Midway through the Second Act while sitting in the darkened theatre my father’s voice rang through my head. “I release you,” he said. I was shocked. I could hear my father clear as anything. Couldn’t anyone else hear that? “I release you,” he said again. “Don’t mourn me anymore and move on with your life.” He was louder than the actors. “Goodbye.” The voice dissipated. I sat there stunned and tingling and warm. I had thought about him every day since his death, guilt-ridden by the fact that I had been the one to “pull the plug.” I had blamed myself, I had considered suicide, I had written healing haiku, I had isolated myself from friends and family, I had stopped composing. No matter what I did I considered him while I did it. Now he had released me, come to me, given me absolution and farewell. I didn’t know what to think, but somehow, in some way I felt lighter.
The show ended (it was good, but I was preoccupied thereafter) and I strolled down 2nd St. and made a right turn onto Market St. to head back to Market East Station and an outbound train toward home in Lansdale. There was a warm breeze in the air and I strolled buoyantly almost to the point of dancing. I talked to him in the air and thanked him for coming back to release me, to let me know that I should choose my life over a preoccupation with his death. I thanked him, told him I loved him, and said goodbye again and again. I knew at that moment two and a half years after his death that my period of mourning was ending and that my healing and moving on was about to start. I was right.

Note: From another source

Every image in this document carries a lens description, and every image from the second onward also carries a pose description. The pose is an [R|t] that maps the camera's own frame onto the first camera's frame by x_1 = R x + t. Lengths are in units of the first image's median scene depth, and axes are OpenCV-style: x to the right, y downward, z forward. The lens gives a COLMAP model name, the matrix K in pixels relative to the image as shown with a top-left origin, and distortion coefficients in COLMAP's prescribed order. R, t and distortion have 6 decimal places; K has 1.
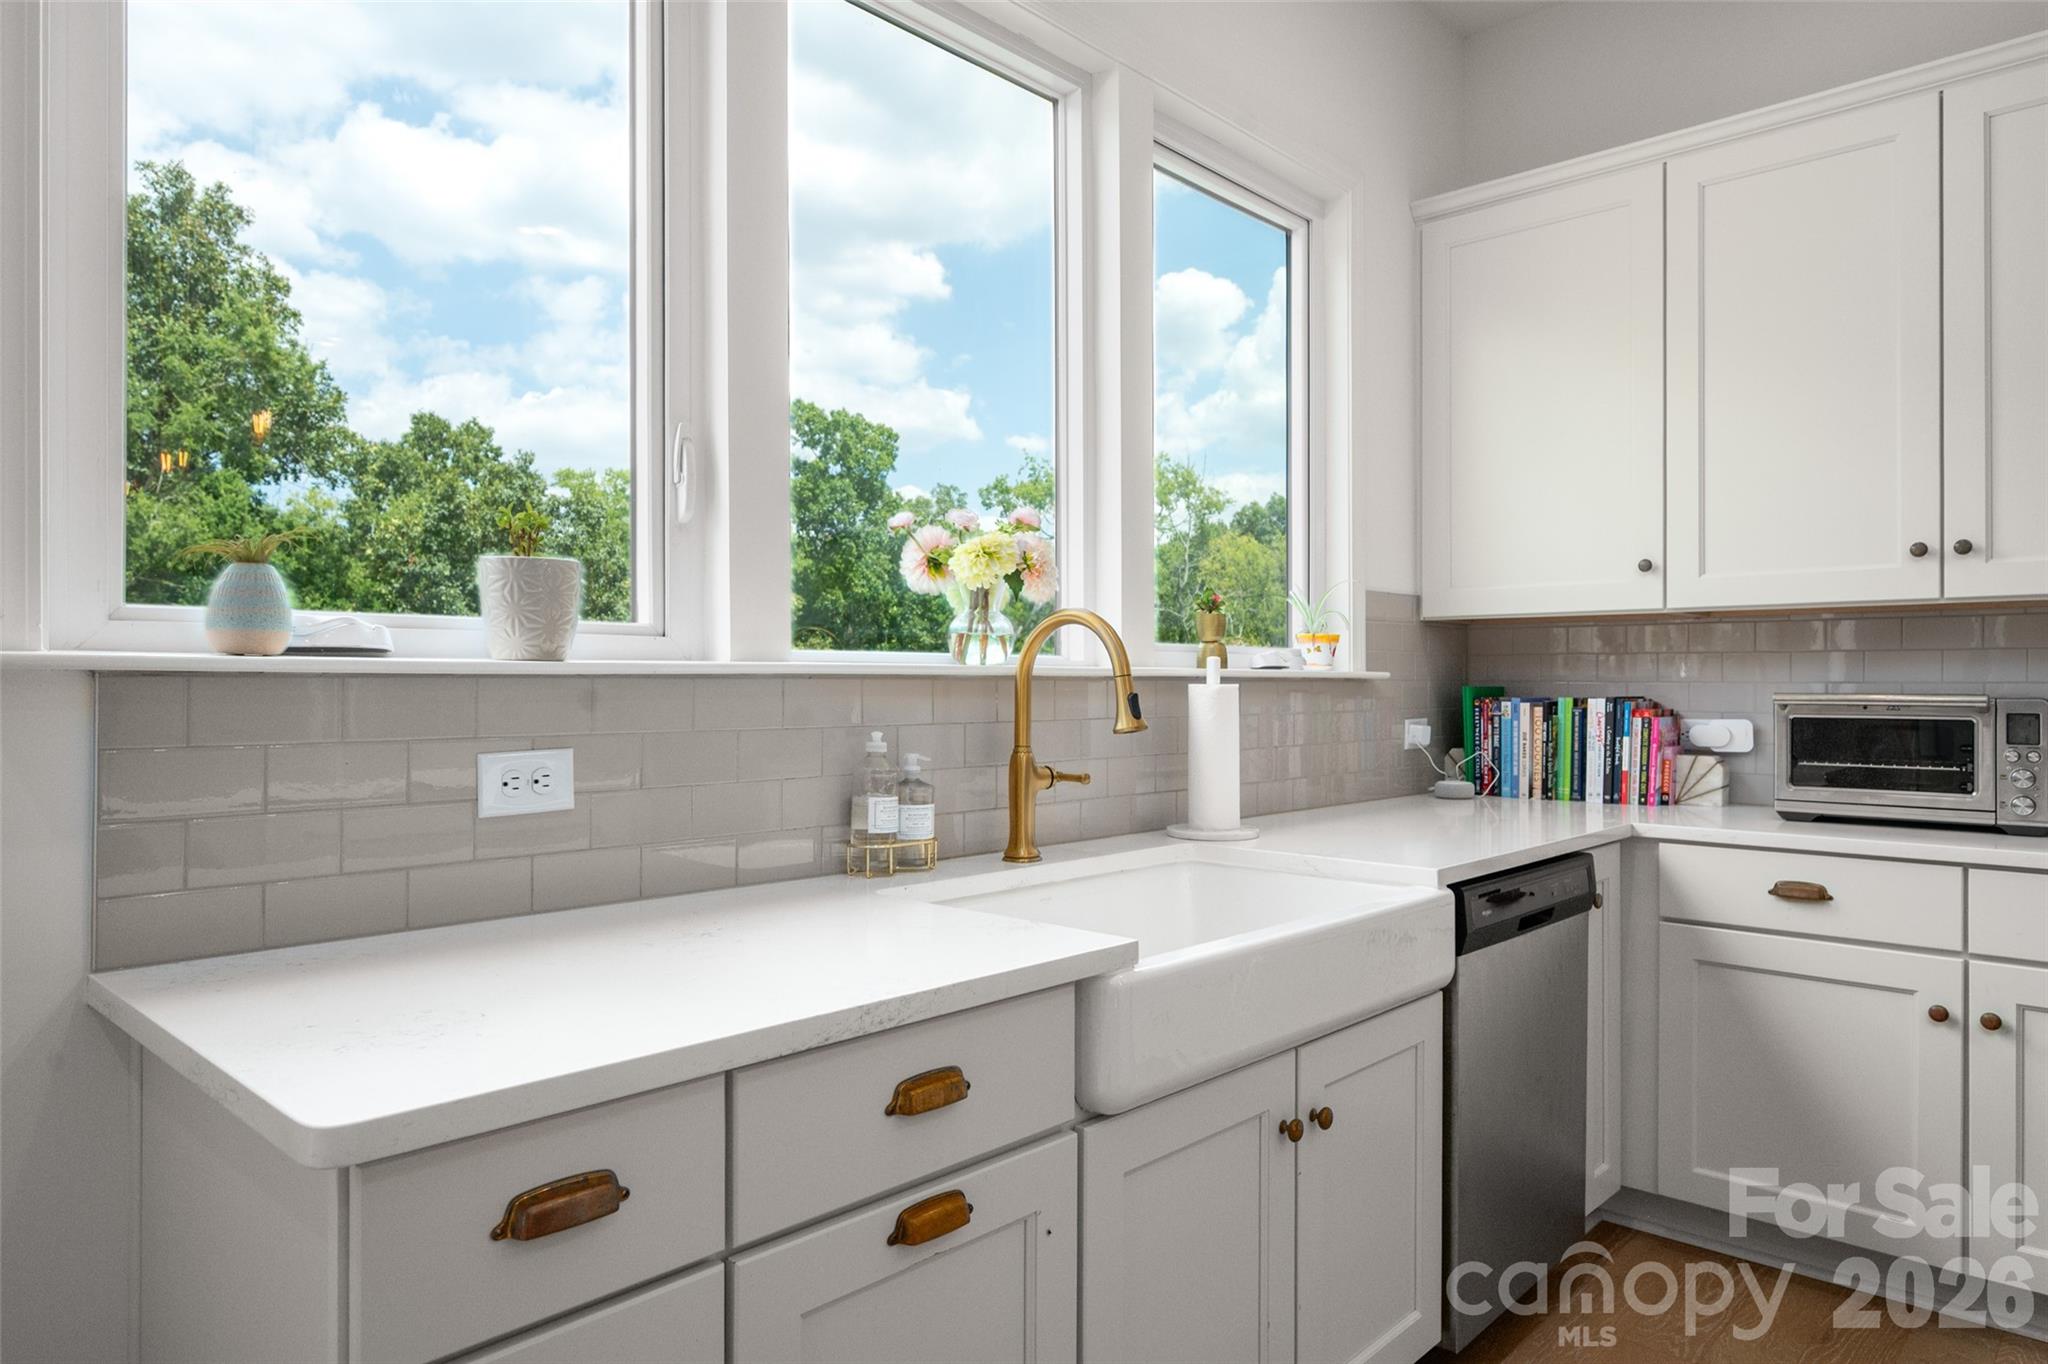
lens RADIAL K [[1274.3, 0, 1024.0], [0, 1274.3, 682.0], [0, 0, 1]] dist [-0.005925, -0.001836]
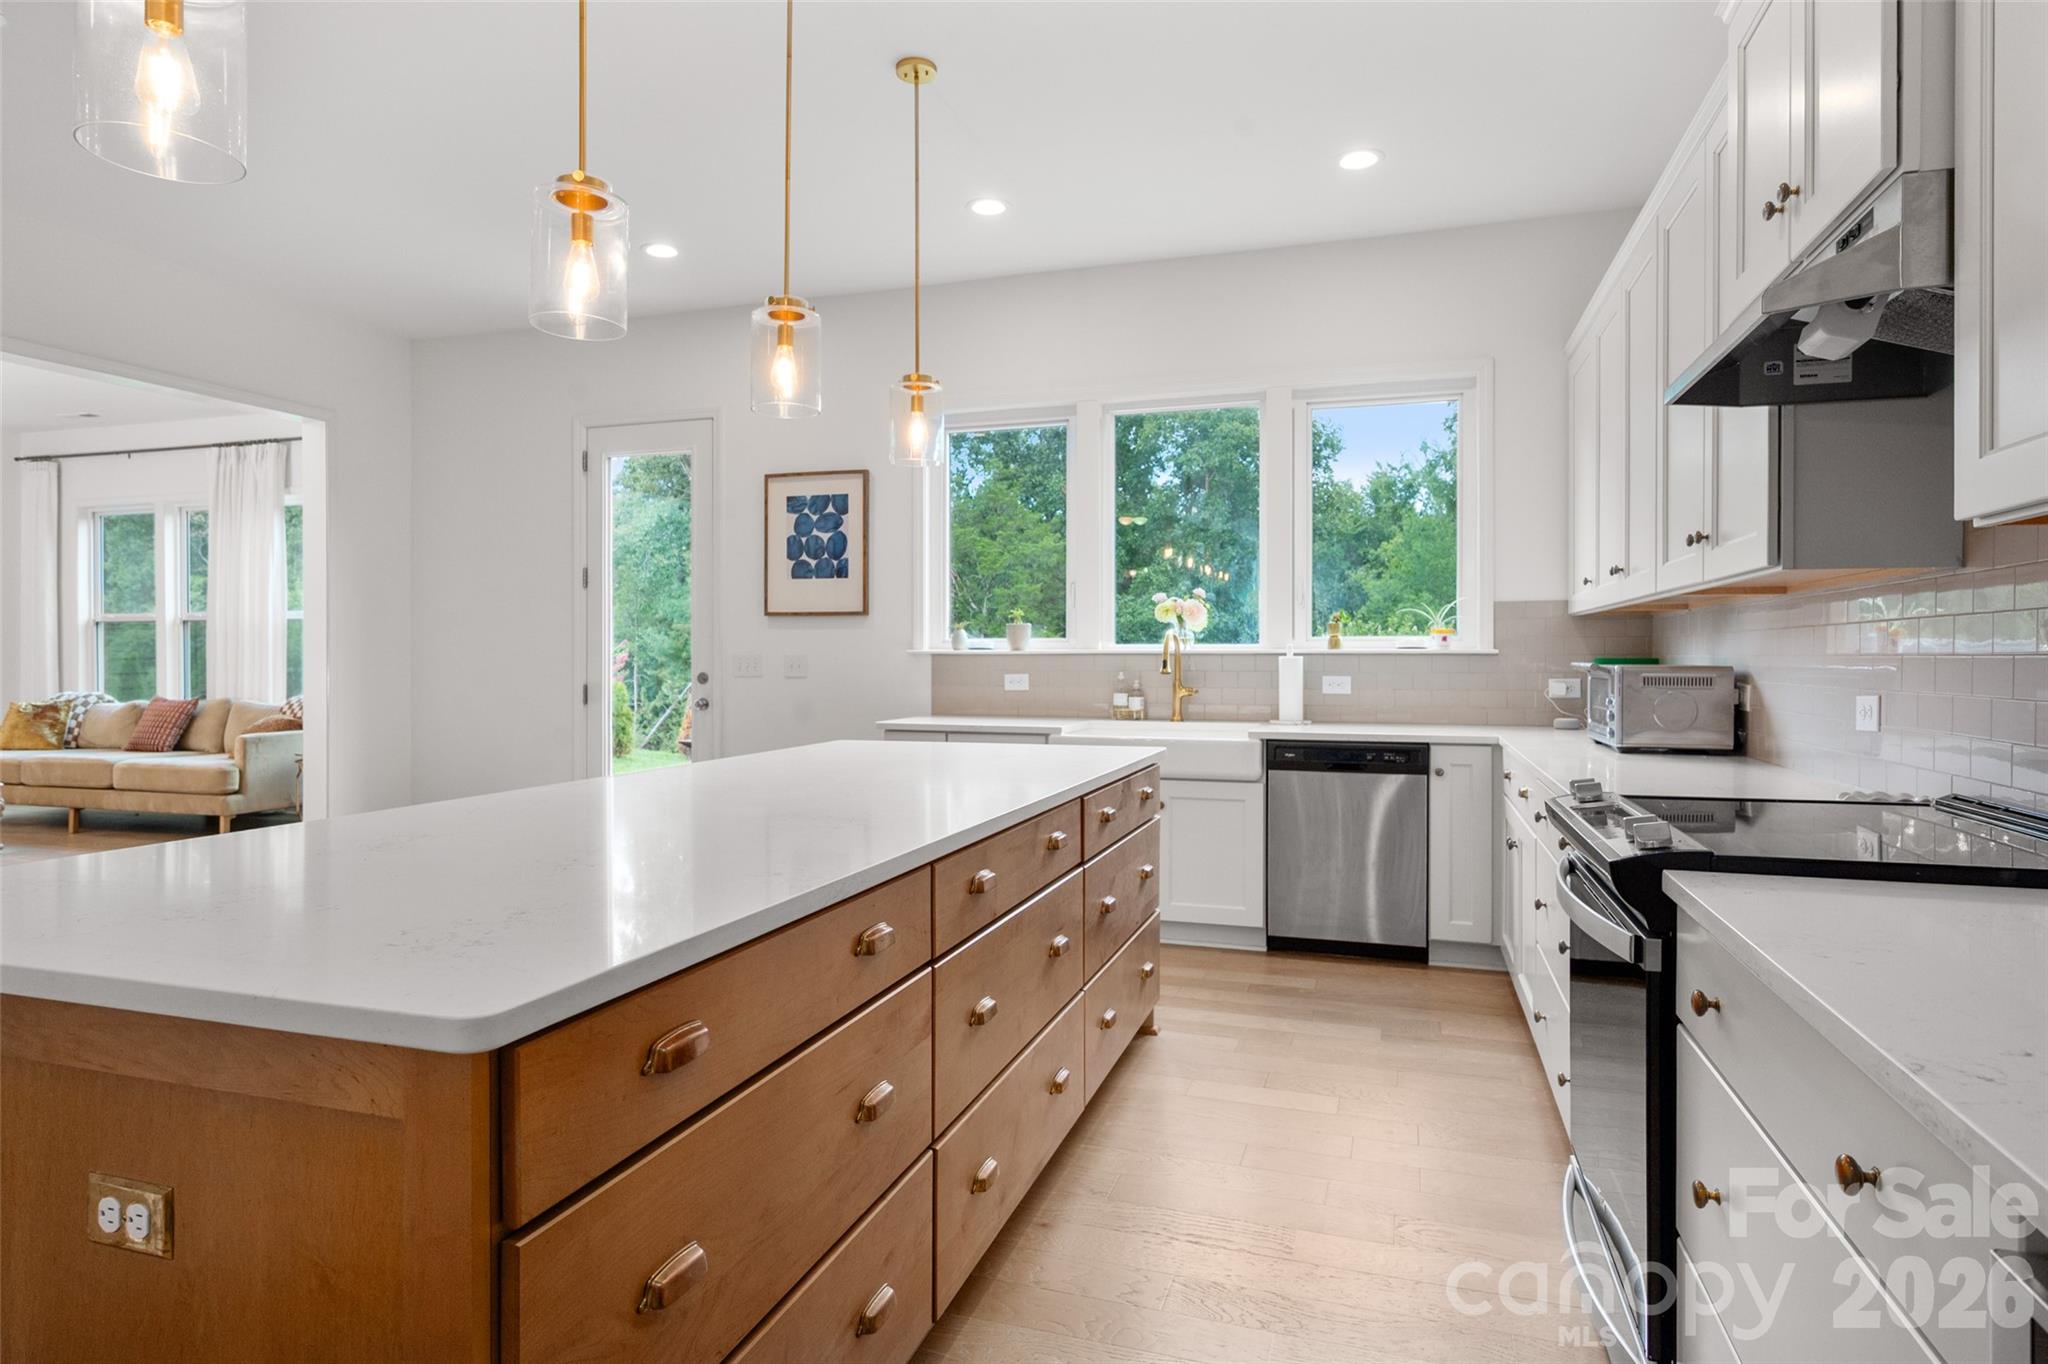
lens RADIAL K [[1127.1, 0, 1024.0], [0, 1127.1, 682.0], [0, 0, 1]] dist [0.003092, 0.001262]
pose [[0.420074, 0.007984, -0.907455, 2.166119], [-0.005436, 0.999965, 0.006282, 0.046385], [0.907474, 0.002294, 0.420103, -0.320719]]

He visits me every so often, but has never spoken to me since. A room will suddenly smell of his signature cigar and I’ll know he’s about. Nancy has smelled it too on occasion, so I know it’s not just me. I know my son will never get to know his grandfather the way I knew him as a son. But it’s nice to know that every so often, especially when times are really good or really bad, he will make his presence felt, fill the room with smoke, and let me know that he is watching over me, and that he loves me.